▸ **TASK**
Extend the post arguing against LINQ and newer C# language features, starting after its last sentence.

▸ **SELECTED PASSAGE**
Of course, in good old-fashioned SQL the statement would be

SELECT DISTINCT [Model] 
FROM [Product]
WHERE [BrandID] = @brandID AND [ProdDelOn] IS NULL
ORDER BY [Model]

In many cases the statements can be easily generated with dev tools and encapsulated by stored procedures. This would perform better, but I'll grant that for many things the performance difference between LINQ and the more straightforward stored procs would be totally irrelevant. (On the other hand, performance problems do have a tendency to sneak in, as we devs often work with totally unrealistic amounts of data and on environments that have little in common with those hosting our software in real production systems.) But the advantages of just not using LINQ are HUGE:

1) Fewer skills required (since you must use SQL anyway) 2) All data access can be performed in one way (since you need SQL anyway) 3) Some control over HOW to get data and not just what 4) Less chance of being rightfully accused of writing bloatware (more efficient)

Similar things can be said with respect to many of the new language features introduced since C# 2.0, though I do appreciate and use some of them. The "var" keyword with type inferrence is great for initializing locals - it's not much use getting the same type information two times on the same line. But let's not pretend this somehow helps one bit if you have a problem to solve. Same for anonymous types - nested private types served the same purpose with hardly any more code, and I've found NO use for this feature since trying it out when it was new and shiny. Extention methods ARE in fact just plain old utility methods, and I have yet to hear any good explanation of why one should use the SAME syntax for instance methods and static methods invoked on another class! This actually means that adding a method to a class and getting no build warnings or errors can break an application. (In case you doubt: If you had an extension method Bar() for your Foo type, Foo.Bar() invokes a completely different implementation which may or may not do something similar to what your extension method Bar() did the day you introduce an instance method with the same signature. It'll build and crash at runtime.)

Sorry to rant like this, and maybe there is a better place to post this than in response to a question. But I really think anyone starting out with LINQ is wasting their time - unless it's in preparation for an MS certification exam, which AFAIU is also something a bit removed from reality.

▸ **THE DATA**
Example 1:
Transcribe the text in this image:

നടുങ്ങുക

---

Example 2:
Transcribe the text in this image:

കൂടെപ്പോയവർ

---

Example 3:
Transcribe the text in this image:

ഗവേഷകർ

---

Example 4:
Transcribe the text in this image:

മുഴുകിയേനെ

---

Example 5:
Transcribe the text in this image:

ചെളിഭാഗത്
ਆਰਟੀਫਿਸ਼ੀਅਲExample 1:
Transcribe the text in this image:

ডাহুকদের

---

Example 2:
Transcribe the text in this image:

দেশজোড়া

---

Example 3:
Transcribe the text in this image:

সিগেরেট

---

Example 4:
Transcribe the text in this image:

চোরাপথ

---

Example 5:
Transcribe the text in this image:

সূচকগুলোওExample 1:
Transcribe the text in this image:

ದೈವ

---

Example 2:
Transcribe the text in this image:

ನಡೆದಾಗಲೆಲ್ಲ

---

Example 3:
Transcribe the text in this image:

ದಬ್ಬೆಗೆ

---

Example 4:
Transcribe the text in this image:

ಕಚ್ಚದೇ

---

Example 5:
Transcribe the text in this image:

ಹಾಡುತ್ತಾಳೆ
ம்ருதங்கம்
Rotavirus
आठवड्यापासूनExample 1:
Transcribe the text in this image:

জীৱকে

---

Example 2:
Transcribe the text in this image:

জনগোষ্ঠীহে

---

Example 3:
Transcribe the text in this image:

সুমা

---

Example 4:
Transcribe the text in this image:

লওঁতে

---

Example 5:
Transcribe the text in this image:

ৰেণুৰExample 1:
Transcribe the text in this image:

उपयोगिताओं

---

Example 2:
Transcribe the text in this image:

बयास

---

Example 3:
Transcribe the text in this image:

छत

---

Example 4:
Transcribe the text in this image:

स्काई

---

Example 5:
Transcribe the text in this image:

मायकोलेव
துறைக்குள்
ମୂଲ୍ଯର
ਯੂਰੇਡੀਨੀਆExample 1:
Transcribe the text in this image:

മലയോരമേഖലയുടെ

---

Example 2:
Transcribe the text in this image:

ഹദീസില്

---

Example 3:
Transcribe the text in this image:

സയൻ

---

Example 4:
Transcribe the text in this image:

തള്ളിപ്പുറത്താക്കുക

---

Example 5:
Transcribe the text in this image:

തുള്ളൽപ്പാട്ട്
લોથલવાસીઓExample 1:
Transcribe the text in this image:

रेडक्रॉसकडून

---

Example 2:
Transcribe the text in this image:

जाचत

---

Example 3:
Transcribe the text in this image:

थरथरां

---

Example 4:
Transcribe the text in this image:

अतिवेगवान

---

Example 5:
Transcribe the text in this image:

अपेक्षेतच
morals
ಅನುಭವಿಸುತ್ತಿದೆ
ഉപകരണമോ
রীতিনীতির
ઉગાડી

▸ **EXPECTED ANSWER**
6 Comments

Well, I'm a 3GL guy so my age can somehow be figured out. Do you think it's fun for me to pick up these new technologies? ...but don't you need to survive? Yes??? go by the flow, what other choices are?
@Jim My rant is directed at MS, though I'll hasten to add that I think they've also done many great things with .NET (and SQL Server ;-)). Yes, we all need to survive. But sometimes the new technologies are fun (while still causing a lot of headache!) because they empower you to do stuff you couldn't do before. That's a very different kind of pain from what you get when you struggle for hours to do stuff you'd effortlessly do in minutes if only you didn't need to be on the latest trendy bandwagon. :)
@The Dag: You need to understand that Linq provides an abstraction around all different kinds of querying and much more. If you really want to know why, spend some time reading things like: linqpad.net/WhyLINQBeatsSQL.aspx, research.microsoft.com/en-us/um/people/emeijer/Papers/…, blogs.msdn.com/b/wesdyer/archive/2008/01/11/…, and also add channel9.msdn.com/Shows/Going+Deep/…, channel9.msdn.com/Shows/Going+Deep/…, and bit.ly/bfzKCk
Your mistake really lies in thinking that LINQ-to-SQL (which is just one provider, and not LINQ itself), is supposed to be a complete drop in replacement for SQL, which is not the case.
@Richard Did you read what I wrote? Nowhere do I even hint that it's SUPPOSED to be one thing or another. I'm saying as long as it isn't, it's useless. I suspect it was supposed to answer the old problem "we need something new". If you could use LINQ against many sources and no longer needed to learn SQL and XPath Query and so on, there would indeed be a point. As it is, I think the disadvantages far outweigh the benefits. I may be wrong, but please address my point rather than inventing claims on my behalf.